Up until recently scientists had thought that water moved through trees by the process of osmosis, in a sort of continuous matter, but now they’ve discovered that the trunks and branches of the trees are actually contracting and expanding and essentially pumping water up from the roots to the leaves, kind of like how our heart pumps blood throughout our bodies.
Unlike our bodies and our pulse however, a tree’s is much slower and beats only once every two hours or so and instead of regulating blood pressure it actually regulates the water pressure flowing through the tree.
According to András Zlinszky of Aarhus University in the Netherlands, “We’ve discovered that most trees have regular periodic changes in shape, synchronized across the whole plant, which imply periodic changes in water pressure.”
How Did They Find This Out?
A study conducted in 2017 Zlinsky and his colleague, Anders Barfod, used terrestrial laser scanning to monitor 22 different tree species in an effort to observe the shape of their canopies and how they changed.

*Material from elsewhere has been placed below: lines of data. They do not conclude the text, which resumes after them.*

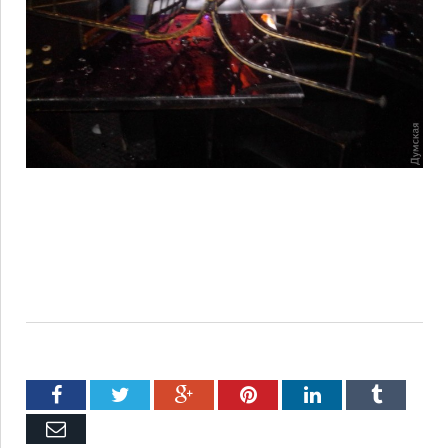
Facebook
Twitter
Google+
Pinterest
LinkedIn
Tumblr
Емейл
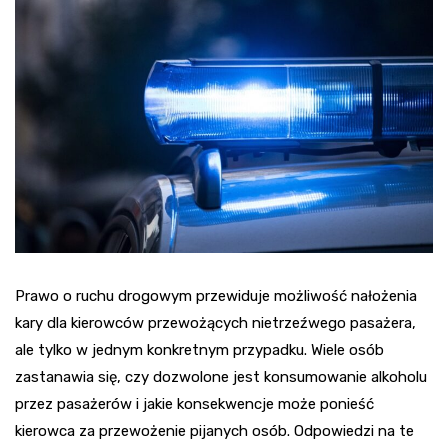
Prawo o ruchu drogowym przewiduje możliwość nałożenia
kary dla kierowców przewożących nietrzeźwego pasażera,
ale tylko w jednym konkretnym przypadku. Wiele osób
zastanawia się, czy dozwolone jest konsumowanie alkoholu
przez pasażerów i jakie konsekwencje może ponieść
kierowca za przewożenie pijanych osób. Odpowiedzi na te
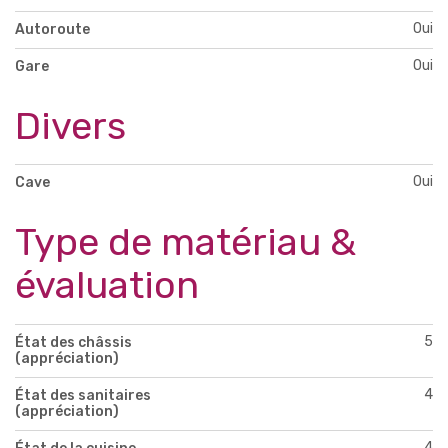
Oui
Autoroute
Oui
Gare
Divers
Oui
Cave
Type de matériau &
évaluation
5
État des châssis
(appréciation)
4
État des sanitaires
(appréciation)
4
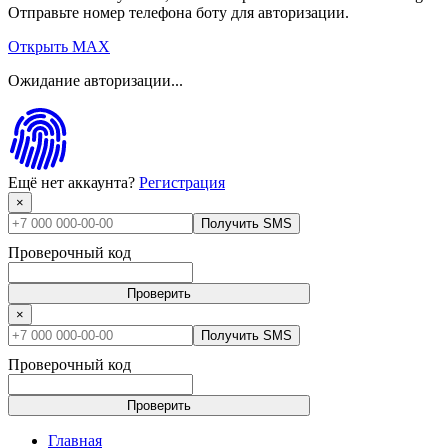
Отправьте номер телефона боту для авторизации.
Открыть MAX
Ожидание авторизации...
Ещё нет аккаунта?
Регистрация
×
Получить SMS
Проверочный код
Проверить
×
Получить SMS
Проверочный код
Проверить
Главная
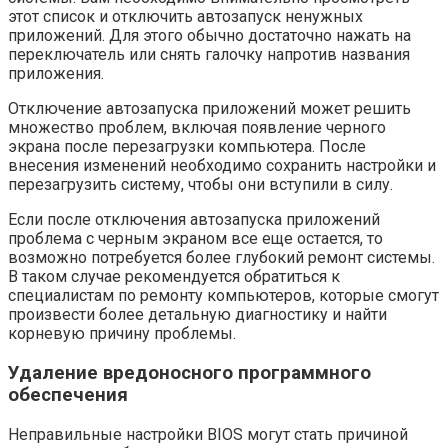
этот список и отключить автозапуск ненужных
приложений. Для этого обычно достаточно нажать на
переключатель или снять галочку напротив названия
приложения.
Отключение автозапуска приложений может решить
множество проблем, включая появление черного
экрана после перезагрузки компьютера. После
внесения изменений необходимо сохранить настройки и
перезагрузить систему, чтобы они вступили в силу.
Если после отключения автозапуска приложений
проблема с черным экраном все еще остается, то
возможно потребуется более глубокий ремонт системы.
В таком случае рекомендуется обратиться к
специалистам по ремонту компьютеров, которые смогут
произвести более детальную диагностику и найти
корневую причину проблемы.
Удаление вредоносного программного
обеспечения
Неправильные настройки BIOS могут стать причиной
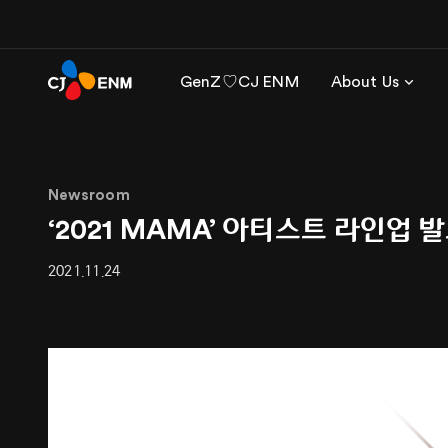
GenZ♡CJ ENM
About Us
Newsroom
‘2021 MAMA’ 아티스트 라인업
2021.11.24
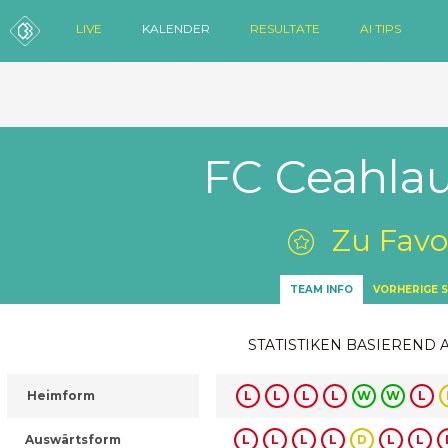
LIVE
KALENDER
RESULTATE
AI TIPS
FC Ceahlau
Zu Favo
TEAM INFO
VORHERIGE S
STATISTIKEN BASIEREND 
Heimform
L
L
L
L
W
W
L
Auswärtsform
L
L
L
L
D
L
L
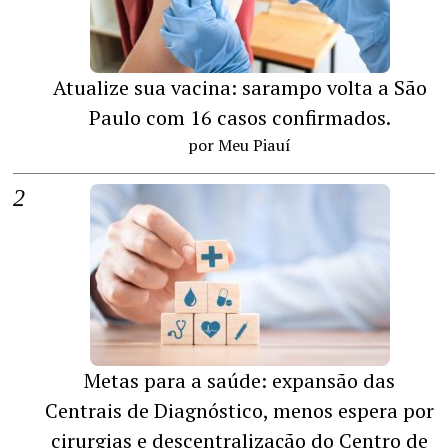
Atualize sua vacina: sarampo volta a São
Paulo com 16 casos confirmados.
por Meu Piauí
Metas para a saúde: expansão das
Centrais de Diagnóstico, menos espera por
cirurgias e descentralização do Centro de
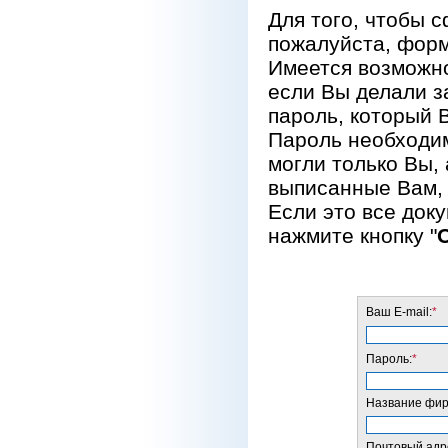
Для того, чтобы 
пожалуйста, форм
Имеется возможно
если Вы делали за
пароль, который 
Пароль необходим
могли только Вы, 
выписанные Вам, 
Если это все док
нажмите кнопку "
Ваш E-mail:
*
Пароль:
*
Название фирм
Почтовый адре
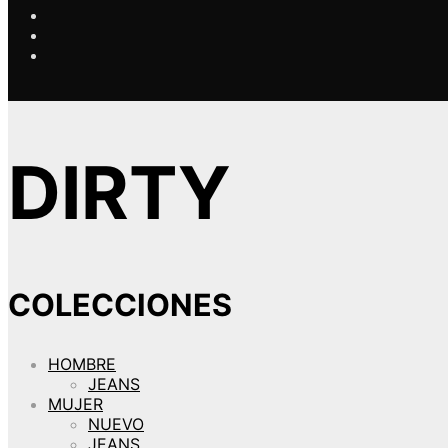
DIRTY
COLECCIONES
HOMBRE
JEANS
MUJER
NUEVO
JEANS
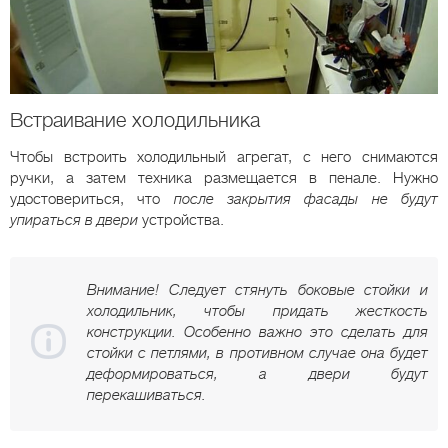
Встраивание холодильника
Чтобы встроить холодильный агрегат, с него снимаются
ручки, а затем техника размещается в пенале. Нужно
удостовериться, что
после закрытия фасады не будут
упираться в двери
устройства.
Внимание! Следует стянуть боковые стойки и
холодильник, чтобы придать жесткость
конструкции. Особенно важно это сделать для
стойки с петлями, в противном случае она будет
деформироваться, а двери будут
перекашиваться.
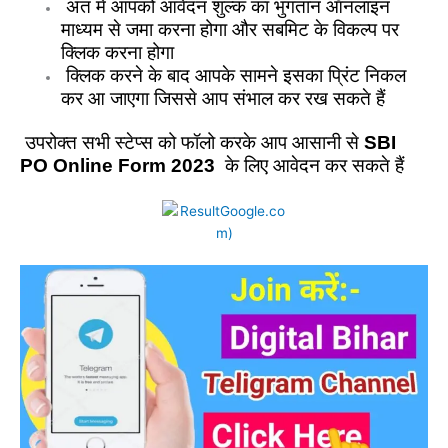
अंत में आपको आवेदन शुल्क का भुगतान ऑनलाइन
माध्यम से जमा करना होगा और सबमिट के विकल्प पर
क्लिक करना होगा
क्लिक करने के बाद आपके सामने इसका प्रिंट निकल
कर आ जाएगा जिससे आप संभाल कर रख सकते हैं
उपरोक्त सभी स्टेप्स को फॉलो करके आप आसानी से
SBI
PO Online Form 2023
के लिए आवेदन कर सकते हैं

All measurements were taken in greenhouses at night in order to rule out the sun and also the wind as factors in the movements in the trees. In several of the trees it was observed that branches moved up and down about a centimeter every couple of hours. After finishing up the night study the researchers came up with a theory about what they believe that movement represents. They believe that the motion is a signal that the trees are pumping water up from their roots and distributing it through their branches.
The researchers believe that this discovery indicates that trees might actually have a type of heartbeat. “In classical plant physiology, most transport processes are explained as constant flows with negligible fluctuation in time,” Zlinszky told New Scientist. “No fluctuations with periods shorter than 24 hours are assumed or explained by current models.”
Unfortunately at this time there is still no explanation as to how the pumping action works. They speculate that perhaps the trunk squeezes the water pushing it up through the xylem, which is a system of tissue in the trunk that transports water and nutrients to all the branches and the leaves.